=== EXCERPTED PASSAGE ===

┌──

# Must have this mouse....



## TRIPTEX_CAN (Jan 8, 2010)

I'm looking for a new mouse and I really dont want anything from the "regular" mouse guys. Not that their mice are "regular" but they are definitely the standard and I'd like to try something new.  _(I'm referring to Logitech, Razer and Steelseries... )_

What I found and am trying to procure is the Rapoo v3 mouse. I know the brand name is funny but their products look pretty damn slick. They make several versions of what appears to be pretty much the same gaming mouse with a few tweaks and features. Their V8 versions is a 2.4Ghz mouse and it's basically the nicest mouse I've ever seen but it's wireless and that scares me since it doesnt have a plug a charge cable like the Razer Mambe or MS Sidewinder x8. Luckily my company has a division in China and I should be able to source this out through one of our contacts. 

Anyway the V3 is very similar to the V8 but it's wired (WIN).. so here it is. Anyone here ever seen anything like this mouse? or Nicer.. that not from a well known brand?








And here is the V8.. F*** it's nice.






Just thought I'd share.


----------



## Wrigleyvillain (Jan 8, 2010)

Dayum. Nice looking. Get one! For me too!


----------



## TRIPTEX_CAN (Jan 8, 2010)

NCIX.com can get the V8 and the V2 versions but they dont have the V3 listed. IMO the V2 is just nowhere near as nice as the V3 and doesnt have the side click on the wheel. . If I get it I'll let you know what the MSRP was. 

V2


----------



## Kenshai (Jan 8, 2010)

└──

=== EXTRACTED MATERIAL ===
┌──

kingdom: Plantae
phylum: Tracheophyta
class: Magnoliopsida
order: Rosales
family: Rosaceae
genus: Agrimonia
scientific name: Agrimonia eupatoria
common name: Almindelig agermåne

└──
┌──

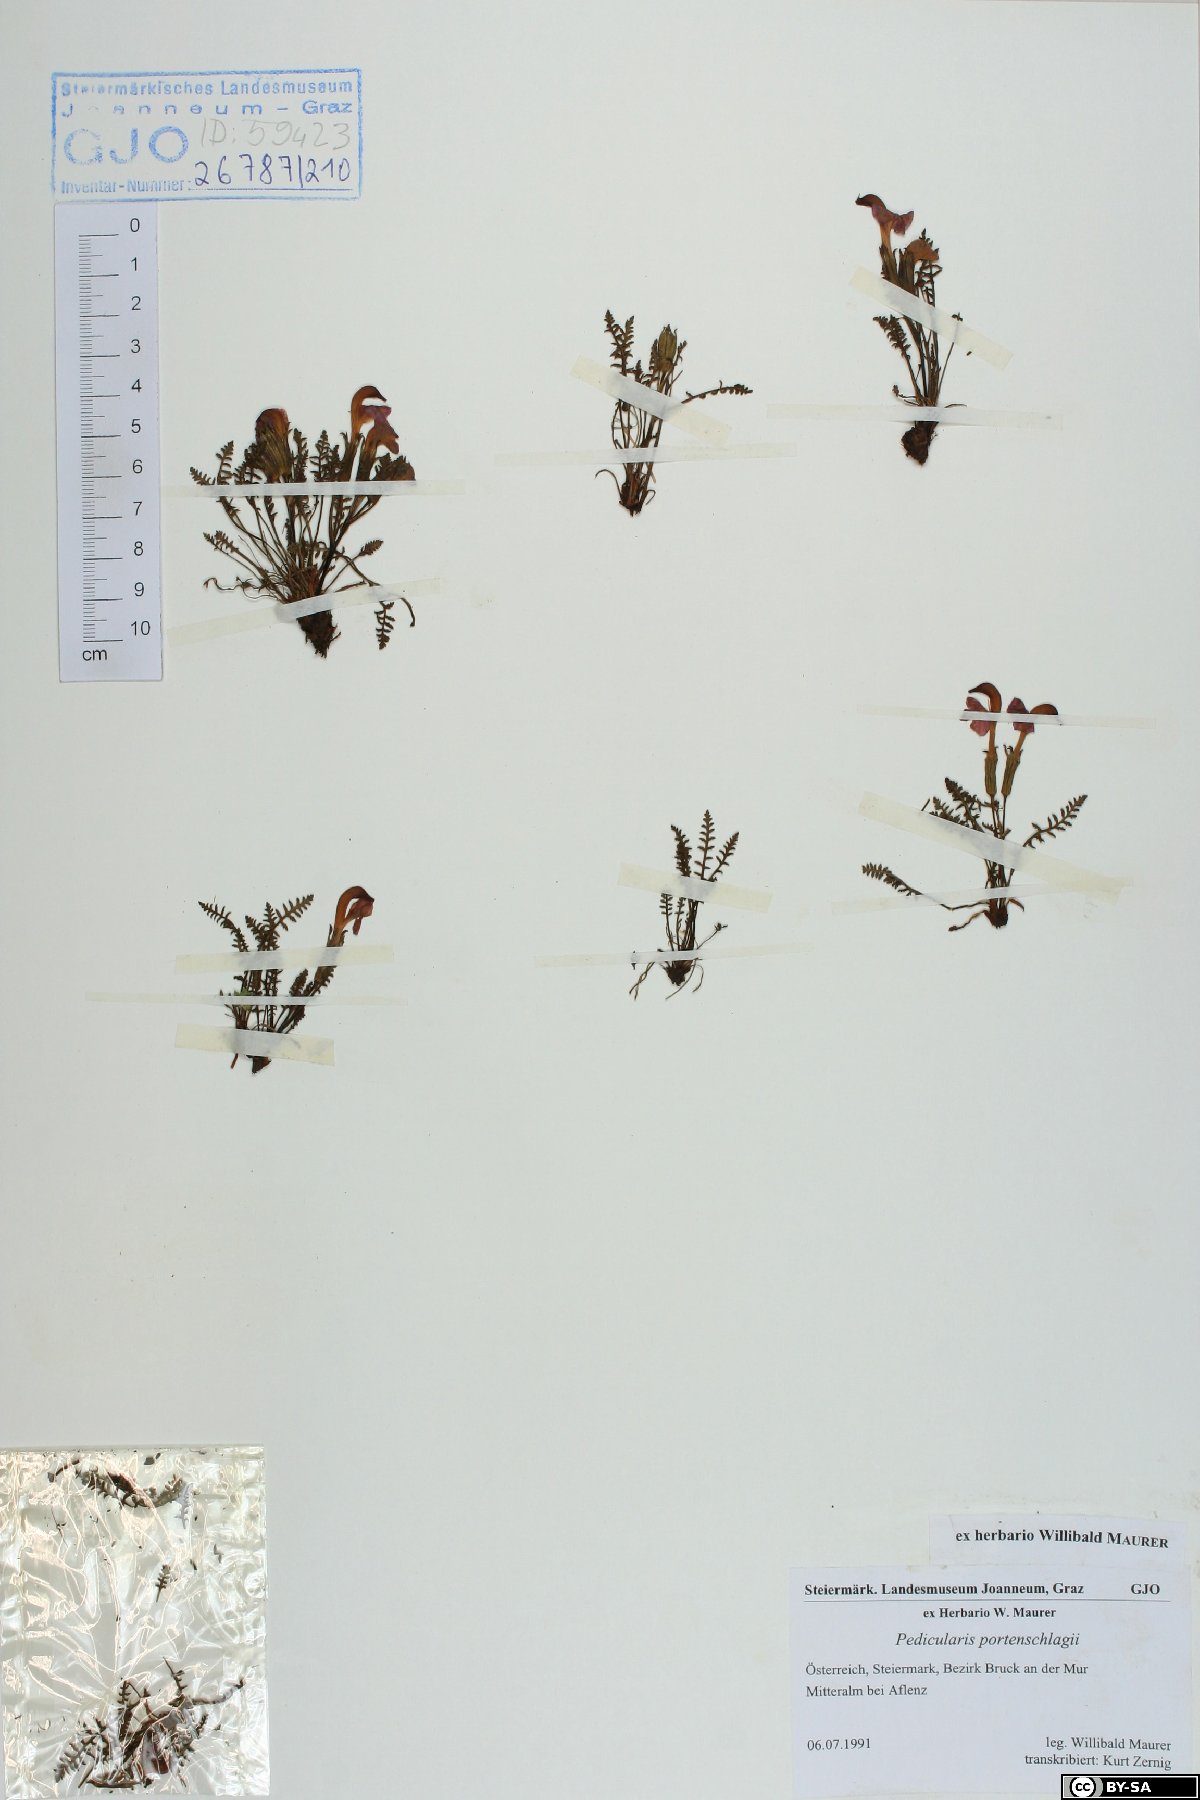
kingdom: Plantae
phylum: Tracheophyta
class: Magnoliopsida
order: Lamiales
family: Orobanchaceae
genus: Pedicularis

└──
┌──

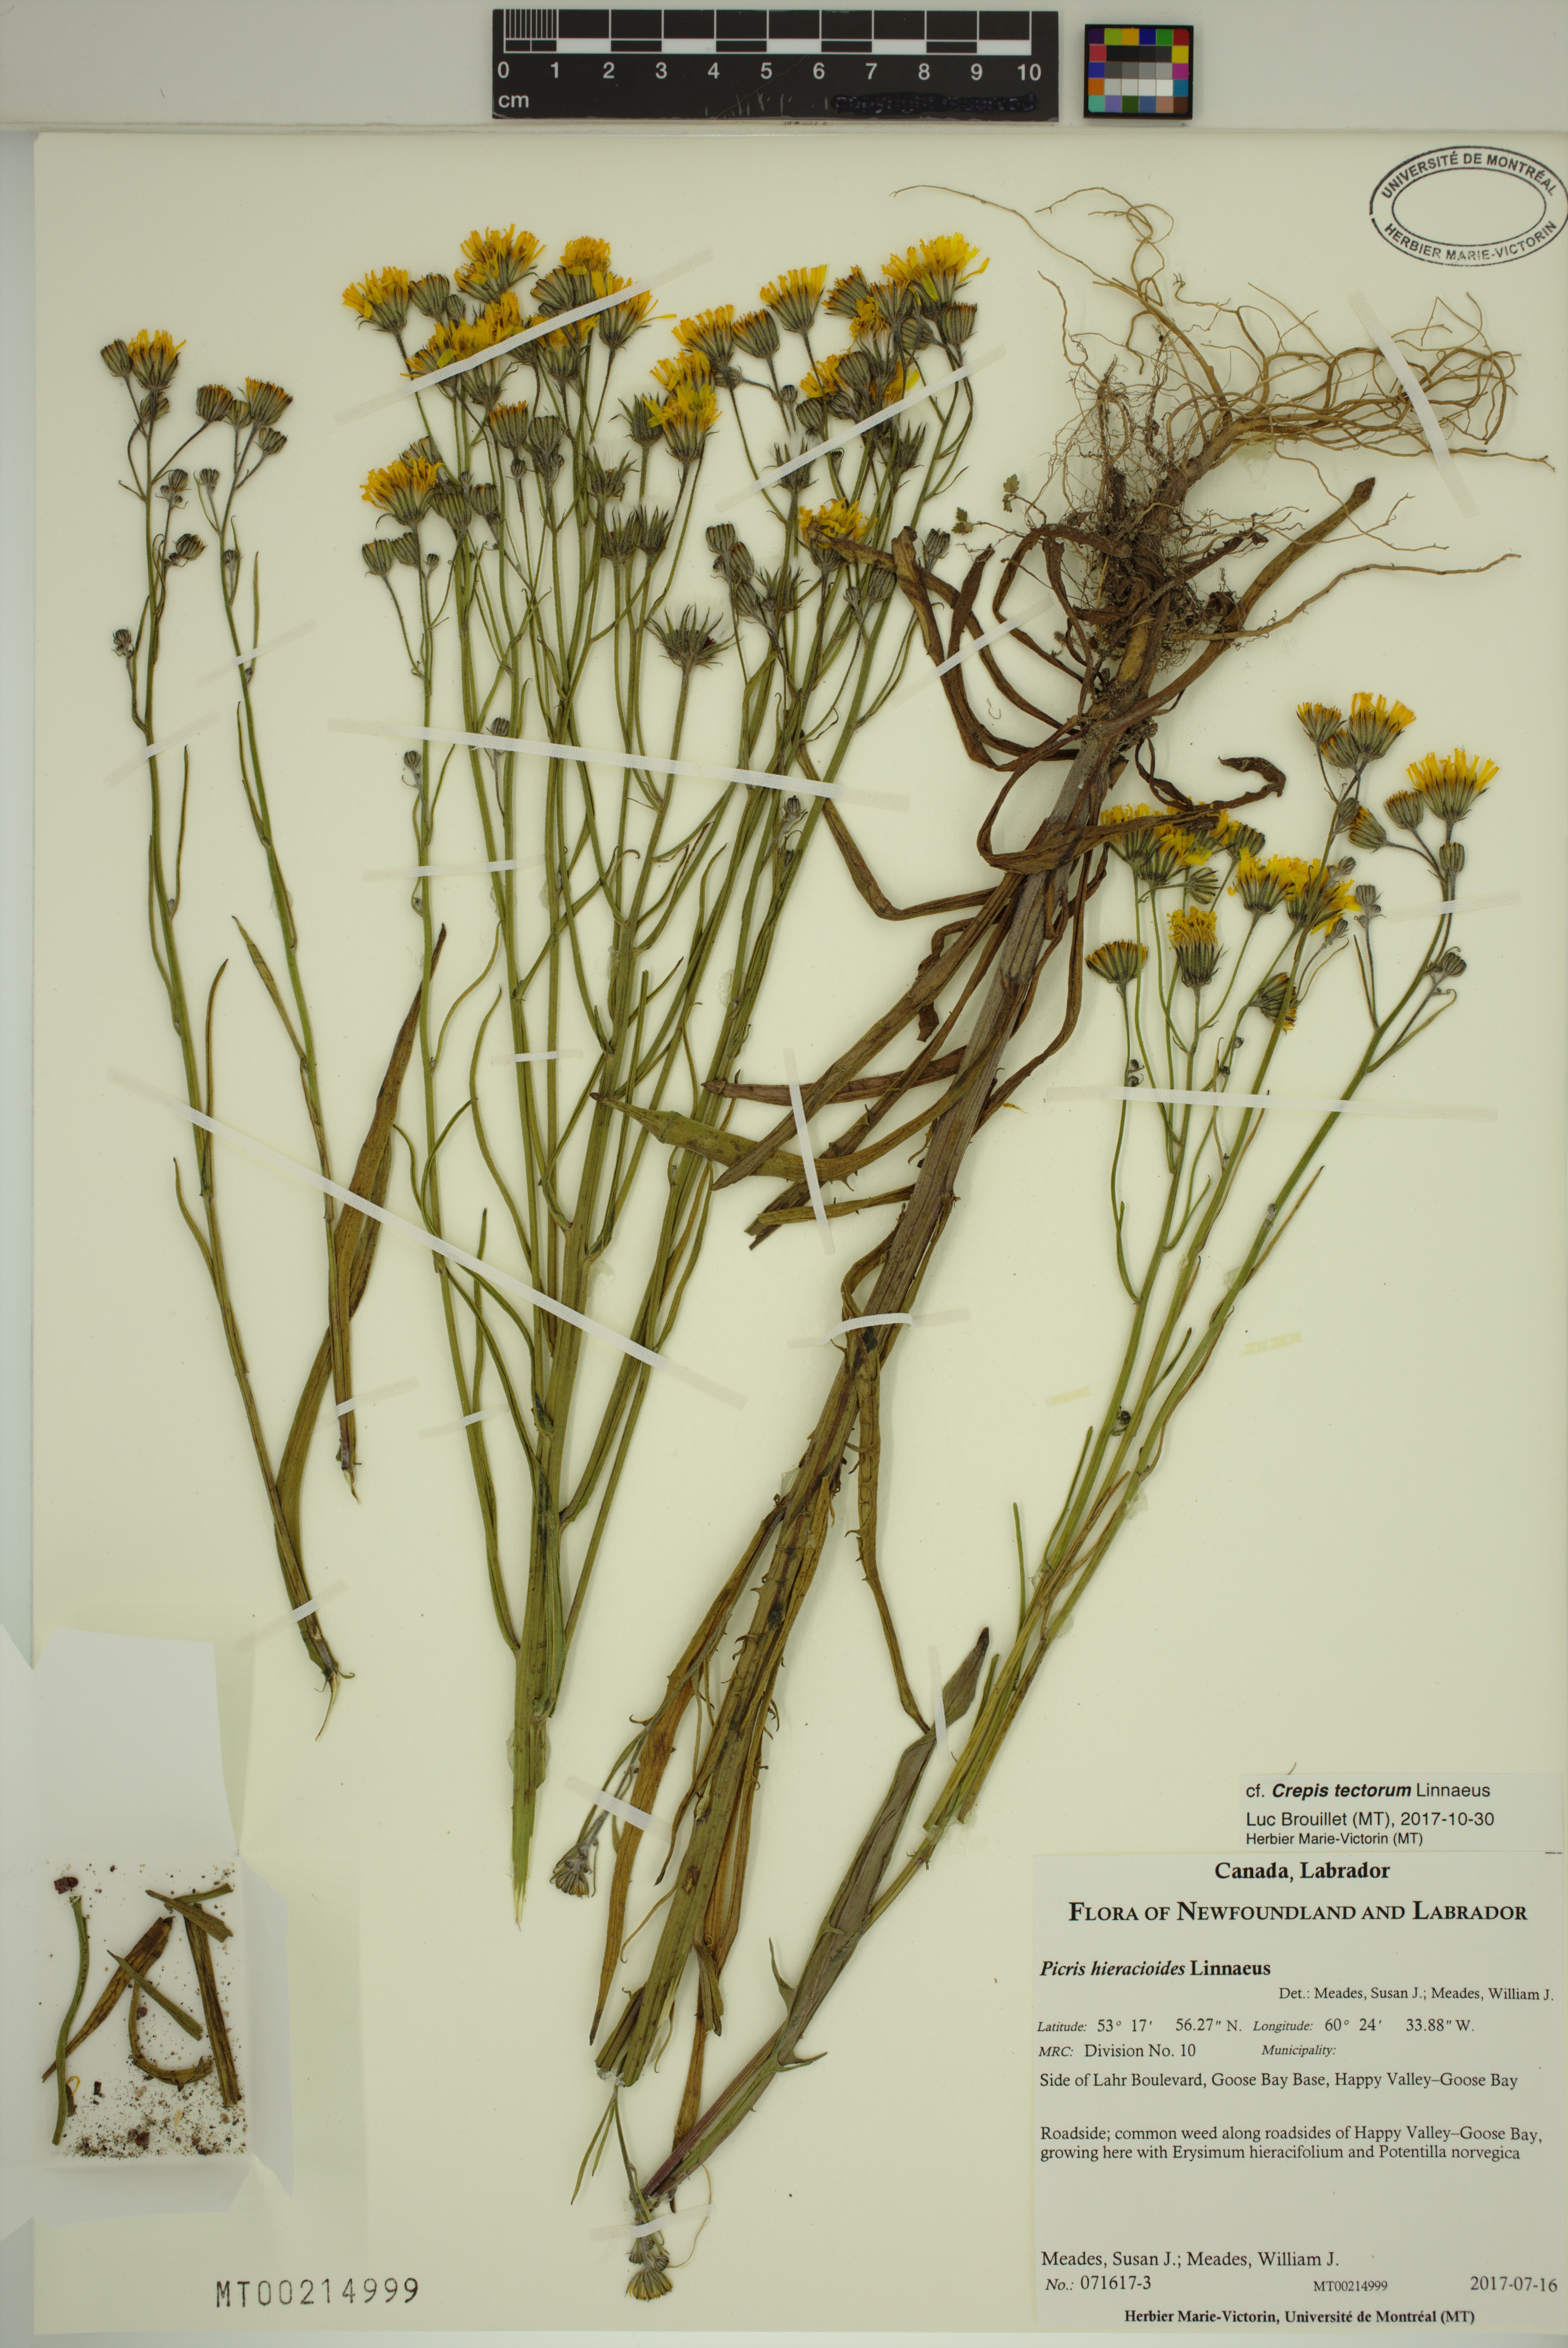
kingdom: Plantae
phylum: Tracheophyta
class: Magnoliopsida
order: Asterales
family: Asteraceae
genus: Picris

└──

=== REQUIRED ACTIONS ===
[A] Translate this sentence from the Rapoo mouse thread into Spanish: "Luckily my company has a division in China and I should be able to source this out through one of our contacts."
[B] Pick up the Rapoo mouse thread after its final line and write what comes next.

=== THE REPLIES ===
[A] Por suerte, mi empresa tiene una división en China y debería poder conseguirlo a través de uno de nuestros contactos.

[B]
If that's the type of grip you like, I'd look into the Gigabyte M8000 I've been using it for quite a while and it's pretty nice. Either way, I can't find any reviews for the Rapoo mice. May not be the greatest sign. Remember function before form.


----------



## warup89 (Jan 8, 2010)

I recently saw this at a tech blog:

Mad catz [Saitek] Cyborg R.A.T. 9





now thats my kind of mouse, a little transformer


----------



## BraveSoul (Jan 8, 2010)

these look nice,,  '
hmm i wonder how that transformer feels in the hand, it doesnt shoot out spikes does it


----------



## TRIPTEX_CAN (Jan 8, 2010)

Kenshai said:


> If that's the type of grip you like, I'd look into the Gigabyte M8000 I've been using it for quite a while and it's pretty nice. Either way, I can't find any reviews for the Rapoo mice. May not be the greatest sign. Remember function before form.



No review in English but the V3 appears to be very new. On a Chinese site (similar to newegg i believe) the rating were very high.. Close to 5 stars from what I could tell was quite a few user ratings. 

@ warup89 - that mouse is sort of cool.. Kinda trying to hard to be different.. and my wife has to use this PS as well. She wouldnt touch that shit. lol

@ Kenshai I'll check it out. thx


----------



## Wrigleyvillain (Jan 8, 2010)

warup89 said:


> now thats my kind of mouse, a little transformer



Why does it have a compression fitting?


----------



## Onderon (Jan 8, 2010)

because the mouse have several "split" points the mouse "breaks" and you can make it the size that fits you most, it kind of next gen ergonomics jajajajaj nice mouse in my opinion


----------



## computertechy (Jan 8, 2010)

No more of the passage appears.